* **Exercise requirements**
Please update the records from their first line through the line containing "était souffrant et en situation de crise, et", inclusive, by replacing "refuge" with "foyer" and leaving everything else unchanged. Give back only those lines.

* **Data under study**
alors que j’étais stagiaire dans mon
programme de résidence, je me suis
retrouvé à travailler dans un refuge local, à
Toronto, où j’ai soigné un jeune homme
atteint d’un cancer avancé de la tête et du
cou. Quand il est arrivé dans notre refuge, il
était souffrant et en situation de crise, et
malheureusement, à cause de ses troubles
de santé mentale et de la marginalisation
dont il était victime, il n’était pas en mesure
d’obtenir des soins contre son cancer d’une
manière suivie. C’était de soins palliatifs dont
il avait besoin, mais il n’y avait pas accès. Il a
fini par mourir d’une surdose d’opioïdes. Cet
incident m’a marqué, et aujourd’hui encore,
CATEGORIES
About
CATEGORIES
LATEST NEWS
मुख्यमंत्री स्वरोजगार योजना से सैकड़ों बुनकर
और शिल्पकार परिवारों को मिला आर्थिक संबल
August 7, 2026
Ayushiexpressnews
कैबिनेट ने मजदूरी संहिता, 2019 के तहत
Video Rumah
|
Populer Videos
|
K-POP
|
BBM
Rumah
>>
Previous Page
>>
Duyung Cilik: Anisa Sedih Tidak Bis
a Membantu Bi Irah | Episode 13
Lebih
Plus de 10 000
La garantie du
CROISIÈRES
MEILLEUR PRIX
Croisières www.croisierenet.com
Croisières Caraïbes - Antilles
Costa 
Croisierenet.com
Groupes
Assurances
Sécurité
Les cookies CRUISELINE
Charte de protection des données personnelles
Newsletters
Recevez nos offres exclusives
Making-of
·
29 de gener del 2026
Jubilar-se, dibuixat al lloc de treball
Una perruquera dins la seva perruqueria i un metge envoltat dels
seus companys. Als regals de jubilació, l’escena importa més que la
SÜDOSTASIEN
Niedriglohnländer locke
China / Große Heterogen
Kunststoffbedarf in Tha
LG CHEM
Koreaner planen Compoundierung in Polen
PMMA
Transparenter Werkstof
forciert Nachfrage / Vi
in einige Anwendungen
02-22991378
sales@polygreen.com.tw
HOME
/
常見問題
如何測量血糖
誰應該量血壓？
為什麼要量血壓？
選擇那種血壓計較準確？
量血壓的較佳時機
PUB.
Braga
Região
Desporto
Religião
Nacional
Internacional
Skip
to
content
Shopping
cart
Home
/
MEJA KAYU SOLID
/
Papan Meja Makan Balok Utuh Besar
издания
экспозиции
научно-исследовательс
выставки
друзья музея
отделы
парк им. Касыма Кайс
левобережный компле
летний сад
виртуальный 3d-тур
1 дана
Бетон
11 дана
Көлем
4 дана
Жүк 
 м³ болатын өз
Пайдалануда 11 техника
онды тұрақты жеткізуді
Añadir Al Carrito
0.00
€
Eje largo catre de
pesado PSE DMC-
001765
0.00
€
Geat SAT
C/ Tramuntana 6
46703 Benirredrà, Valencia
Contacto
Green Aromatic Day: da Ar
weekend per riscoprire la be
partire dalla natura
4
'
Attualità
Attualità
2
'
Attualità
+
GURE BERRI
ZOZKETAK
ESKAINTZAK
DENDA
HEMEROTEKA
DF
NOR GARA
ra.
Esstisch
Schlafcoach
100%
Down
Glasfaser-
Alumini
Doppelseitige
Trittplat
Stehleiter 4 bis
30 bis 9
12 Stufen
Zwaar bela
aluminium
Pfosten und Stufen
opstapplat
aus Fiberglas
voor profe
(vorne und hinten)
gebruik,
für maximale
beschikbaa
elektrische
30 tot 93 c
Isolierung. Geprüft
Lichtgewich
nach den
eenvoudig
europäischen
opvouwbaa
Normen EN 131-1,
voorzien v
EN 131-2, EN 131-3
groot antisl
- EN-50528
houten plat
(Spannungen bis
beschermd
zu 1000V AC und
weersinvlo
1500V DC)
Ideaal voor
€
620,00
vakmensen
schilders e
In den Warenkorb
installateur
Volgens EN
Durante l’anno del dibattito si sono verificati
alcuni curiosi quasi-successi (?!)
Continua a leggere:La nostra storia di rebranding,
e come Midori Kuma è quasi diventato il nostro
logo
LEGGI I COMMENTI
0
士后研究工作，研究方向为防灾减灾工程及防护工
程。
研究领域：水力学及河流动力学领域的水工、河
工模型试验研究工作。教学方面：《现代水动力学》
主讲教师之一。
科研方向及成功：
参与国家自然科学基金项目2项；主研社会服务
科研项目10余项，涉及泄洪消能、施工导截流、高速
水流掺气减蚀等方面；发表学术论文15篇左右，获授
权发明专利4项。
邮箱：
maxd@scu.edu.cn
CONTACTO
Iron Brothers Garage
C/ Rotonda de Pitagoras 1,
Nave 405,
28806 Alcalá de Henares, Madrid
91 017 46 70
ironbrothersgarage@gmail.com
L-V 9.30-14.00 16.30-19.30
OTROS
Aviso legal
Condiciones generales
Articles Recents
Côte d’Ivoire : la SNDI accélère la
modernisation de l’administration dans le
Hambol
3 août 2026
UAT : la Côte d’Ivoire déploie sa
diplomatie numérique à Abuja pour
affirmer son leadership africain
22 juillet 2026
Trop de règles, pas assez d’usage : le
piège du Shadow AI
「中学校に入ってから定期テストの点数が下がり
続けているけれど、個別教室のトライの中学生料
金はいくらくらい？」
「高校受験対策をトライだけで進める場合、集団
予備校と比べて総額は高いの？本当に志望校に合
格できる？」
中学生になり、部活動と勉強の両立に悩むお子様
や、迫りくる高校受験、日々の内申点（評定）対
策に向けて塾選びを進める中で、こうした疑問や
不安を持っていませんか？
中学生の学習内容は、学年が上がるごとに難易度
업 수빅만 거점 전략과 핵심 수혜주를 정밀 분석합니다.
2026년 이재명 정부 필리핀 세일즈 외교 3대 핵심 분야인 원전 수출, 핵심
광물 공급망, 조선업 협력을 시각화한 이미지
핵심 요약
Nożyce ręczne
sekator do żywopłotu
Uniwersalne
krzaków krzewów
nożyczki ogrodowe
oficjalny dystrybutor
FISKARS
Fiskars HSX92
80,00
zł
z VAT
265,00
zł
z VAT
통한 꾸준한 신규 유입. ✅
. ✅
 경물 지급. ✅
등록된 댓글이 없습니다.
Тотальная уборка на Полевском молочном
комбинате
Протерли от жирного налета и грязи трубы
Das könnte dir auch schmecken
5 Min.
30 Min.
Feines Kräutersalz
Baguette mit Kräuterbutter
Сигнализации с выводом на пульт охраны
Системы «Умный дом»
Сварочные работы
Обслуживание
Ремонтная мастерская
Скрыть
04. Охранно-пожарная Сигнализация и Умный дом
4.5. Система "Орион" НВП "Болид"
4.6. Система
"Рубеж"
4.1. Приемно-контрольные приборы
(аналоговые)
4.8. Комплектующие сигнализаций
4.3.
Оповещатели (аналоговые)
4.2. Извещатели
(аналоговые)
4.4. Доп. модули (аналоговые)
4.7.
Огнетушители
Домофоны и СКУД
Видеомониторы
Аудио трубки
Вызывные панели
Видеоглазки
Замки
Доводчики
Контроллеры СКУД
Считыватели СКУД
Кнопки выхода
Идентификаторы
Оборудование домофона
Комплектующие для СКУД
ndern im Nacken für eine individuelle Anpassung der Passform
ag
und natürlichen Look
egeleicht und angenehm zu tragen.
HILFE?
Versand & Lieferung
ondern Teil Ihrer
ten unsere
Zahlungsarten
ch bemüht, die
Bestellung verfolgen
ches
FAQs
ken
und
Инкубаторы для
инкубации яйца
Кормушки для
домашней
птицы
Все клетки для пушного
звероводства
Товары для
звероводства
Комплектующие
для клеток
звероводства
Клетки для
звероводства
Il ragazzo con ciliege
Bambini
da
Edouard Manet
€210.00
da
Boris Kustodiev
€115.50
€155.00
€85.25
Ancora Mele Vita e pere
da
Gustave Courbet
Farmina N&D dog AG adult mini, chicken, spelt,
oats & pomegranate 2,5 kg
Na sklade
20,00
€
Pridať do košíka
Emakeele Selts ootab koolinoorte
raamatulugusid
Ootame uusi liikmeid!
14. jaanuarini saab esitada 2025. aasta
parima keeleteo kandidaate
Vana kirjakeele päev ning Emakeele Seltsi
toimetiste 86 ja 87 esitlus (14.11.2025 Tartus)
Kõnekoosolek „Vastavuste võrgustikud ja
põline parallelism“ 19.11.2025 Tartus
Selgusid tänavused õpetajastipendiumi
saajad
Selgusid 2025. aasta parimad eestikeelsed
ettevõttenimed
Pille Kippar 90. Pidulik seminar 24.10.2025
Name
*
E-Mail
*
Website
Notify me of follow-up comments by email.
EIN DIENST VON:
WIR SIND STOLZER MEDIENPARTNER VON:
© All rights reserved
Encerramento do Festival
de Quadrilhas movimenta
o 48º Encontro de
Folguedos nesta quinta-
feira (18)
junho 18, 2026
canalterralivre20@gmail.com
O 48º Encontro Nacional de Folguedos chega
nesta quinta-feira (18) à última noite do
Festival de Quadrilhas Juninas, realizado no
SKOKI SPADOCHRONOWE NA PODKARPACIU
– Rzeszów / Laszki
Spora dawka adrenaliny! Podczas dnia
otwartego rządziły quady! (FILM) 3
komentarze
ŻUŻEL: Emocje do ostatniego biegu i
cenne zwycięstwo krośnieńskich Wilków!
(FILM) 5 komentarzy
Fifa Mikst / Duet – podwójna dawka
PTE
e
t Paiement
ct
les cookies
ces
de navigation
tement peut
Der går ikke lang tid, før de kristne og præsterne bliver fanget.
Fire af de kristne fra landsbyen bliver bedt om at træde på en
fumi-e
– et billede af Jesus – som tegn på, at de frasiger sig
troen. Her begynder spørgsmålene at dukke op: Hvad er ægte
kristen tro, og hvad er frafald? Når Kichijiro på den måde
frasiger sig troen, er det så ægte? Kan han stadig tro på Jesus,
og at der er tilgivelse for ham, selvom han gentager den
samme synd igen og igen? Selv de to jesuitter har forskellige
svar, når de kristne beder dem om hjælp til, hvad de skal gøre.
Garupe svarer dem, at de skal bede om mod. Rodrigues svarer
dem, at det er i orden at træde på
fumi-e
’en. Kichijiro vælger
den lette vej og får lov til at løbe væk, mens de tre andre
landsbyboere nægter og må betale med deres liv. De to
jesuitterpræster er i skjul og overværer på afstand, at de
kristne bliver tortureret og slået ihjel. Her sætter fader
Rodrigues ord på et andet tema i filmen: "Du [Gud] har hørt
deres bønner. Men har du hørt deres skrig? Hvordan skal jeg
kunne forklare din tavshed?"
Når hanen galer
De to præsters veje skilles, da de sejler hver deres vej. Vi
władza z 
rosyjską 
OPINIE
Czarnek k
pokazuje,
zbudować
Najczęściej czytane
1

* **Finished task**
alors que j’étais stagiaire dans mon
programme de résidence, je me suis
retrouvé à travailler dans un foyer local, à
Toronto, où j’ai soigné un jeune homme
atteint d’un cancer avancé de la tête et du
cou. Quand il est arrivé dans notre foyer, il
était souffrant et en situation de crise, et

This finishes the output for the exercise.